SHUA
Síntoma de tiempos consumistas o placer desenfrenado, la obesidad se ha convertido en asunto de la literatura argentina. Ahora, se suma la mordaz y eficaz versión de Ana María Shua.
› Por Patricio Lennard
El peso de la tentación
Ana María Shua
Emecé
266 páginas.
No parece casual que el interés que el tema de la obesidad ha despertado últimamente en la literatura argentina (Muerta de hambre, de Fernanda García Lao; Sandra, de Ariel Magnus; La educación de los sentidos, de Miguel Vitagliano, son novelas protagonizadas por gordos cuya condición dista de ser un simple atributo) se dé en un contexto en que esta enfermedad se ha convertido en una preocupación central de la salubridad pública en numerosos países. Extendida en los últimos años, la idea de la obesidad como epidemia no sólo ha cambiado la manera de interpretar socioculturalmente el fenómeno (¿acaso los trastornos alimentarios no son patologías de la era de consumo?), sino que ha reposicionado a la dietética y a la “conciencia nutricional” en las construcciones normativas del discurso médico.
Es a partir de ese imaginario que Ana María Shua, en El peso de la tentación, narra las vicisitudes de un grupo de gordos que convive en un exclusivo centro de adelgazamiento cuyos pacientes se ven sometidos a métodos de una severidad tal que remedan la lógica de una cárcel o de un regimiento. Algo que Marina, la protagonista, una mujer que promedia los cuarenta años y que, al momento de internarse, pesa algo más de noventa kilos, resignadamente acepta como “parte del castigo” por su sobrepeso. Una sensibilidad culposa (amparada, en general, en la creencia de que el obeso elige el placer a la salud y, por ende, es responsable de su enfermedad; más allá del estatuto de pecado capital que tiene la gula) que en la novela es alentada por el sádico y carismático personaje del Profesor y por sus implacables ayudantes: engranajes de una institución disciplinaria que somete a los internados a una dieta de inanición y a estrictas medidas de seguridad y control, al tiempo que a atemperadas formas de tortura.
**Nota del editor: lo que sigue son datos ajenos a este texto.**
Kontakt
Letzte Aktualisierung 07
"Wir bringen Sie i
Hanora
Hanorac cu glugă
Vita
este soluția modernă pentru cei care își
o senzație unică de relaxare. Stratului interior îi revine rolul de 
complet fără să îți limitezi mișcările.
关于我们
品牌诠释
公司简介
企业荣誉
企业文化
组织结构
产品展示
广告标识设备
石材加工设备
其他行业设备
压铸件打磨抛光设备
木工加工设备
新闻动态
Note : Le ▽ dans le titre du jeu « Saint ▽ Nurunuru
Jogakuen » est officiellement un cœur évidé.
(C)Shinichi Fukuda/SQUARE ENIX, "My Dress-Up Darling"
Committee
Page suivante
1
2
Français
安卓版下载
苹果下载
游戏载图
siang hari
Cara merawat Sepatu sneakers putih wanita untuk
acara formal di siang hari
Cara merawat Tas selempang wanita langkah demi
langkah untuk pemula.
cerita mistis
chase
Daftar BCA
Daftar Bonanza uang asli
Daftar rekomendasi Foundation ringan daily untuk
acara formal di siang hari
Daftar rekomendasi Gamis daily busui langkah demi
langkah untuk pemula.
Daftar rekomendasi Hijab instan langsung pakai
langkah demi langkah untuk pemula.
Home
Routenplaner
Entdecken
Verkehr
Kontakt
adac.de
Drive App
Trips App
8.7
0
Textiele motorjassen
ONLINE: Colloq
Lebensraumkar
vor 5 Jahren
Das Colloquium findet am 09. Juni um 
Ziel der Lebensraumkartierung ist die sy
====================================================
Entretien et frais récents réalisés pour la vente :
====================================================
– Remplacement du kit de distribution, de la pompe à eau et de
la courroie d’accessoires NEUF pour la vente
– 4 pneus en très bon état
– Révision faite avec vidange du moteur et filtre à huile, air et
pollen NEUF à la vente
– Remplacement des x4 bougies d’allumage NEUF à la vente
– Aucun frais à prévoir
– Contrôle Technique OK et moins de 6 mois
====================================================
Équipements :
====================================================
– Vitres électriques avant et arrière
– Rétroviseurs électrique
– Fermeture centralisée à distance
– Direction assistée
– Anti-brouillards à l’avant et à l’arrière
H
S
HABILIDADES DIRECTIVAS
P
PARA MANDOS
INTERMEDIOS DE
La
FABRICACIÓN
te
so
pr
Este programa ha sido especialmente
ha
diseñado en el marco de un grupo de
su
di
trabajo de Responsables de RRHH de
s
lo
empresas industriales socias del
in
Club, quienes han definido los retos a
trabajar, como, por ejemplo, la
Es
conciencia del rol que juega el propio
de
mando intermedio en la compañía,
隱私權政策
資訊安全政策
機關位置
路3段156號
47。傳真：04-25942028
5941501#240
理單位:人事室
“La Naranja Mecánica”, un pabellón en donde los internados son amordazados y maniatados frente a monitores que los bombardean con imágenes de comida, mientras permanecen descalzos sobre planchas de metal que les dan descargas de bajo voltaje (y que es comandado por un personaje que confiesa haber participado de un centro clandestino de detención de la dictadura), es donde dietética y fascismo se tocan con más claridad en la novela. Un cruce que no obstante Shua propone lejos de cualquier solemnidad, en tanto su texto se apuntala en un eficaz manejo del humor y en equilibradas dosis de imaginación grotesca. De ahí que Marina, por ejemplo, sea una de las internas que a falta de una opción mejor se da un atracón con alimento para perros; o que haya grupos que, cual marines norteamericanos, marchan hipando cánticos del tipo: “Soy un gordo de mierda / porque como de más. / Aquí nadie tiene / un problema hormonal”. Signos de que la “grosera metáfora militar” que Susan Sontag veía en la raíz del discurso médico sobre la Enfermedad adquiere, en El peso de la tentación, una literalidad burlesca.
En una época en que los límites entre la obesidad como problema estético y como “factor de riesgo” continúan siendo no del todo claros, Shua pone en la picota la idea de la delgadez como tour de force (como modelo aristocrático) y a las instituciones que parecen hacerla posible. El peso de la tentación es una novela precisa, graciosa, ácida, entretenida, que se suma a una serie de textos recientes en que la literatura se pregunta acerca de una enfermedad cuya historia es, en algún sentido, todavía incipiente.